Entries from a data collection:
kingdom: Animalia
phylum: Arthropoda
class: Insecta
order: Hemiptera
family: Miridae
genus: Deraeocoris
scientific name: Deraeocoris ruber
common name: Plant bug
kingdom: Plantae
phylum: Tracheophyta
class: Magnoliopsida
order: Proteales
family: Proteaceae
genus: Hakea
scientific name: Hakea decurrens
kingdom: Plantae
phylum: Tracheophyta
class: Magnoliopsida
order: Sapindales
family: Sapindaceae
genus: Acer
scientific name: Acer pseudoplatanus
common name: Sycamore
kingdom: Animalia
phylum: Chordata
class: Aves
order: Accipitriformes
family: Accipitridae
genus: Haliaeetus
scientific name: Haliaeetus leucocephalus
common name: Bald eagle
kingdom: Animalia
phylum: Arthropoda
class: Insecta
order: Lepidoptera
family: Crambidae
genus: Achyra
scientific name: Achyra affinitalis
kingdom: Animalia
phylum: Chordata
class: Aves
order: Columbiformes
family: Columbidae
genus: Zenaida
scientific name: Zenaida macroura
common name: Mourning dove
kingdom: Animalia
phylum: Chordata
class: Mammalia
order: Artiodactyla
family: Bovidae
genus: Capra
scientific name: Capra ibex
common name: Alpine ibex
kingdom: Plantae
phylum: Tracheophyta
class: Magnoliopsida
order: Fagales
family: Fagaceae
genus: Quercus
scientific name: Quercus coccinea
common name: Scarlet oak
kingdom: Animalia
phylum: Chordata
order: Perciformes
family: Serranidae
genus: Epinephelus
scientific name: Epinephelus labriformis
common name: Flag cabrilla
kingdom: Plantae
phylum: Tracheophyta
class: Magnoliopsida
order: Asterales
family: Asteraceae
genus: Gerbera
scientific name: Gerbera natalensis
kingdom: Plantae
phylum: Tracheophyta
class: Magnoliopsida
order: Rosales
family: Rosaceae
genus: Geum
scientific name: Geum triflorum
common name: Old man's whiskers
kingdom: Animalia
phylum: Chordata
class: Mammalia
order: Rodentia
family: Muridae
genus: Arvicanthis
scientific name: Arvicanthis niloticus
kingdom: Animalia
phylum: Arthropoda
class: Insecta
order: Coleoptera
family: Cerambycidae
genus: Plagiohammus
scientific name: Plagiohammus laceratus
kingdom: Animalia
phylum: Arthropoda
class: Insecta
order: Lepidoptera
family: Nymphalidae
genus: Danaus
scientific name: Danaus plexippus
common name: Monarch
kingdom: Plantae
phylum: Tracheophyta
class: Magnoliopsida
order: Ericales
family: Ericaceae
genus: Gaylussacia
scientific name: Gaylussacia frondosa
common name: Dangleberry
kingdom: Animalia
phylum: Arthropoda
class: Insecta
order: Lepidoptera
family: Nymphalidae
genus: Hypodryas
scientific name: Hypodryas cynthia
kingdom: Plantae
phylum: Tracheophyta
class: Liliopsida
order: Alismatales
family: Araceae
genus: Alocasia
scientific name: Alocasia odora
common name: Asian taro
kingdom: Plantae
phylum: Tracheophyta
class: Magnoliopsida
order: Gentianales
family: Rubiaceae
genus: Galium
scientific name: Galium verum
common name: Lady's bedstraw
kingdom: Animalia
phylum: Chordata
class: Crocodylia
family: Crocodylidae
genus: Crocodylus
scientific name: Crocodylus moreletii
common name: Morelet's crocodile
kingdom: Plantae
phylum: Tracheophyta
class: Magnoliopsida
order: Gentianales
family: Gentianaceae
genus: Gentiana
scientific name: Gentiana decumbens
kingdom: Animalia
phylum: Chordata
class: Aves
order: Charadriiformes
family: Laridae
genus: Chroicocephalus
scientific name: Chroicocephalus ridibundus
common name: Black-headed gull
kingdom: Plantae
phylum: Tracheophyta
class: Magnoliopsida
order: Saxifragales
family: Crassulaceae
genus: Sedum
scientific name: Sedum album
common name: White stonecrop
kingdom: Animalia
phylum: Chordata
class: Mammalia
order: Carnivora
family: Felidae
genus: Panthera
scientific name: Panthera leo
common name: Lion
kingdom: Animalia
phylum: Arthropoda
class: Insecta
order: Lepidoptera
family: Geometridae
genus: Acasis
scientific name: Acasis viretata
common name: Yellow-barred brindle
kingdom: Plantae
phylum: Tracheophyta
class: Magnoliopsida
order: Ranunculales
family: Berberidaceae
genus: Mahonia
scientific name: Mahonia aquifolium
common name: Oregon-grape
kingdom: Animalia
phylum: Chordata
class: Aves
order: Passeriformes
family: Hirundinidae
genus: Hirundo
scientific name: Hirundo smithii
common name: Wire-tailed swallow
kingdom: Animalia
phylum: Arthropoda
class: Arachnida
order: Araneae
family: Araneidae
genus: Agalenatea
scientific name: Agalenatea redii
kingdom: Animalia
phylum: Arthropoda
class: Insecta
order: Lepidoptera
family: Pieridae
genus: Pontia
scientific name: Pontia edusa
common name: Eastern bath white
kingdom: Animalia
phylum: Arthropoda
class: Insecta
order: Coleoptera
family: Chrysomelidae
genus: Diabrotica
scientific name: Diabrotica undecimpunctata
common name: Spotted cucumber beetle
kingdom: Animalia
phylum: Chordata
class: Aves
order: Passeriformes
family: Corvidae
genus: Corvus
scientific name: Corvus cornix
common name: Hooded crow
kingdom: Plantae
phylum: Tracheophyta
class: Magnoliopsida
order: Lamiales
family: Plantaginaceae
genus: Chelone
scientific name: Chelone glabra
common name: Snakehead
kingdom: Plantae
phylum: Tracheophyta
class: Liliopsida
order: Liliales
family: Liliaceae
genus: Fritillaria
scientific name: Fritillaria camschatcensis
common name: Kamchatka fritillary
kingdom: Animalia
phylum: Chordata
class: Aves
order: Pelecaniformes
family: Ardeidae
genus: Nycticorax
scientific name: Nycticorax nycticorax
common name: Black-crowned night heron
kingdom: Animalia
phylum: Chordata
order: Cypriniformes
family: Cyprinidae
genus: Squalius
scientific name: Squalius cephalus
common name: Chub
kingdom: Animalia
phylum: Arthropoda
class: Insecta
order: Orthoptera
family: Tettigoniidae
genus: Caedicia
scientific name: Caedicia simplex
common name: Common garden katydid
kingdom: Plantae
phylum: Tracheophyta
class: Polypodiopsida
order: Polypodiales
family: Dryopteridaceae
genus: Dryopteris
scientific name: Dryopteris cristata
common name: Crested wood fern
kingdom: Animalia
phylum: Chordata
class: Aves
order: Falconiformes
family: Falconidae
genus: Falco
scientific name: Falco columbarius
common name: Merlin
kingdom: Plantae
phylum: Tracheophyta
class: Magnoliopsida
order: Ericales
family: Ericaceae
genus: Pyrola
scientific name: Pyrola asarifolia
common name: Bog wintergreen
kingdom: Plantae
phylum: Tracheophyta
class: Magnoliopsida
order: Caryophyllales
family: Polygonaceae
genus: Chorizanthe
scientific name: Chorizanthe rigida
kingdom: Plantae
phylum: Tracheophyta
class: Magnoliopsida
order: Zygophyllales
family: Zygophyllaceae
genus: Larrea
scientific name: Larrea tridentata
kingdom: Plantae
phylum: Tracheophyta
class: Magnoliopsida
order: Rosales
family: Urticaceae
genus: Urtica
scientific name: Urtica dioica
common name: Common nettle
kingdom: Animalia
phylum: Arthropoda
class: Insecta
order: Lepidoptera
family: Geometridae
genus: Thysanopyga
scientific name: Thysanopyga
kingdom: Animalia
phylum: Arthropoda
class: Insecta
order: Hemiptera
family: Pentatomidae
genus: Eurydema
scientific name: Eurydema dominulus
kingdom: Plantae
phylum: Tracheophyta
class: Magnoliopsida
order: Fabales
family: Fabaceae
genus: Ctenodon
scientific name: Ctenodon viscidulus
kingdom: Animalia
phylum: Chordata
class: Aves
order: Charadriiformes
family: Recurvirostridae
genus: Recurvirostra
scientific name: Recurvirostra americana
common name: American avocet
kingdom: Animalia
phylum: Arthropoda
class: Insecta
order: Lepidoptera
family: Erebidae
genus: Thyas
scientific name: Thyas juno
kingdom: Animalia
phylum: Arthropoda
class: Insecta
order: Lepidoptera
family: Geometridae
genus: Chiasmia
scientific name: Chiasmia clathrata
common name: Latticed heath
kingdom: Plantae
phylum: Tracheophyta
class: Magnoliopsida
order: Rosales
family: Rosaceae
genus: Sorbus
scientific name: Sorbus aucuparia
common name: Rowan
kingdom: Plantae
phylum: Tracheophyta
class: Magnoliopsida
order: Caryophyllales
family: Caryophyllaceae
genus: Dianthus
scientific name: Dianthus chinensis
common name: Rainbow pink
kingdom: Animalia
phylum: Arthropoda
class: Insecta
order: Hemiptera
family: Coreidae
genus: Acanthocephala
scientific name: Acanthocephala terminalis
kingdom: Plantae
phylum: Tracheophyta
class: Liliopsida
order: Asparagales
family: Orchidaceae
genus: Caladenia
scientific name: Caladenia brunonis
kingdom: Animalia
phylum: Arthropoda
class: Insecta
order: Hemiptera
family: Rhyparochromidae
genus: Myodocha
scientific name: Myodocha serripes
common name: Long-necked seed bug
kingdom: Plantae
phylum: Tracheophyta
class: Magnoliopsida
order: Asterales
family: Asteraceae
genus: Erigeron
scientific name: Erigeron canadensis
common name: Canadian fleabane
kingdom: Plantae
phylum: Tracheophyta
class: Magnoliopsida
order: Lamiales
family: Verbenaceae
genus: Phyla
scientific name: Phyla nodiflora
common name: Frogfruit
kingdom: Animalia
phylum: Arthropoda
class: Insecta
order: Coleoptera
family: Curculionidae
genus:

#### WRITTEN INSTRUCTION
Recast the lines from the start of the entries above through the line containing "genus: Hakea" as a JSON list of strings, one string per line, with blank lines omitted.

#### RESPONSE BELOW
[
  "kingdom: Animalia",
  "phylum: Arthropoda",
  "class: Insecta",
  "order: Hemiptera",
  "family: Miridae",
  "genus: Deraeocoris",
  "scientific name: Deraeocoris ruber",
  "common name: Plant bug",
  "kingdom: Plantae",
  "phylum: Tracheophyta",
  "class: Magnoliopsida",
  "order: Proteales",
  "family: Proteaceae",
  "genus: Hakea"
]